Questions to answer:
#1 Reproduce the part of the paper summary that starts with "Coma Off It: Removing" and goes on through "original imaging instrument.".
#2 Answer these questions about the paper summary, one line each:
(a) Which two optical effects does the abstract name as reasons the point-spread function varies across the field of view?
(b) What level of computational cost does the Findings list give for the method?
(c) According to the abstract, what kind of astronomical mosaics does the method enable?

Text segment:
────────────────────

Coma Off It: Removing Variable Point Spread Functions from Astronomical Images

TL;DR

This paper introduces a fast, post-processing method to homogenize the point-spread function across wide-field astronomical images, improving resolution and data uniformity without needing access to the original instrument.

Contribution

The authors present a novel, rapid PSF regularization technique that enhances image uniformity and resolution in astronomical data through simple convolution, independent of the original imaging instrument.

Findings

Produces highly uniform effective PSF across the field

Enables higher-resolution wide-field mosaics

Requires low computational cost

Abstract

We describe a rapid and direct method for regularizing, post-facto, the point-spread function (PSF) of a telescope or other imaging instrument, across its entire field of view. Imaging instruments in general blur point sources of light by local convolution with a point-spread function that varies slowly across the field of view, due to coma, spherical aberration, and similar effects. It is possible to regularize the PSF in post-processing, producing data with a homogeneous ``effective PSF'' across the entire field of view. In turn, the method enables seamless wide-field astronomical mosaics at higher resolution than would otherwise be achievable, and potentially changes the design trade space for telescopes, lenses, and other optical systems where data uniformity is important. For many kinds of optical aberration, simple and rapid convolution with a locally optimized ``transfer PSF'' produces extremely uniform imaging properties at low computational cost. PSF regularization} does not require access to the instrument that obtained the data, and can be bootstrapped from existing data sets that include starfield images or other means of estimating the PSF across the field.

────────────────────

[Remote sensing detection data]
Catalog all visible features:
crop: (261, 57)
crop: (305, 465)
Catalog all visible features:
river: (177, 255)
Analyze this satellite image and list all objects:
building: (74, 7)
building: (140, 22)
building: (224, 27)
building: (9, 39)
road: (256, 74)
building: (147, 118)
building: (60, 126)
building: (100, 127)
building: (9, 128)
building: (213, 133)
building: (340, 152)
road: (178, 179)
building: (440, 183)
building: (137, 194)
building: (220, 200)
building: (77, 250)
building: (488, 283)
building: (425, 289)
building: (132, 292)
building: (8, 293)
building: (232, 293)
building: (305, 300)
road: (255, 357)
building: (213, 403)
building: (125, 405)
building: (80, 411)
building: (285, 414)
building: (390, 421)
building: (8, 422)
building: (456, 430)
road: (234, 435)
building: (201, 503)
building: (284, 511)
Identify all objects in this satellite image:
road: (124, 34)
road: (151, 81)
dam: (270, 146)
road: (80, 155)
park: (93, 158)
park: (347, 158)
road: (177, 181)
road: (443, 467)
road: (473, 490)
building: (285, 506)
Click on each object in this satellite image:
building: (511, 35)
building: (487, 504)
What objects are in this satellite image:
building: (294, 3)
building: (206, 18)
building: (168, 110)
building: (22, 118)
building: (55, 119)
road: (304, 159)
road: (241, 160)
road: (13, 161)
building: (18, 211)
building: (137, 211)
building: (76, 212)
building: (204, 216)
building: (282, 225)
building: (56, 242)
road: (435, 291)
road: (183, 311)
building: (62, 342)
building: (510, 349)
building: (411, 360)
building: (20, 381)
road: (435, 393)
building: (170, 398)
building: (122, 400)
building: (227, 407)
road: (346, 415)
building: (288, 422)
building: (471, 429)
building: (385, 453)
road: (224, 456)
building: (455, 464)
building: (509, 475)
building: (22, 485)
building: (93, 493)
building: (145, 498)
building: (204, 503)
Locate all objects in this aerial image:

────────────────────

Results of the tasks:
#1
Coma Off It: Removing Variable Point Spread Functions from Astronomical Images

TL;DR

This paper introduces a fast, post-processing method to homogenize the point-spread function across wide-field astronomical images, improving resolution and data uniformity without needing access to the original instrument.

Contribution

The authors present a novel, rapid PSF regularization technique that enhances image uniformity and resolution in astronomical data through simple convolution, independent of the original imaging instrument.

#2
(a) Coma and spherical aberration.
(b) Low computational cost.
(c) Seamless wide-field astronomical mosaics at higher resolution than would otherwise be achievable.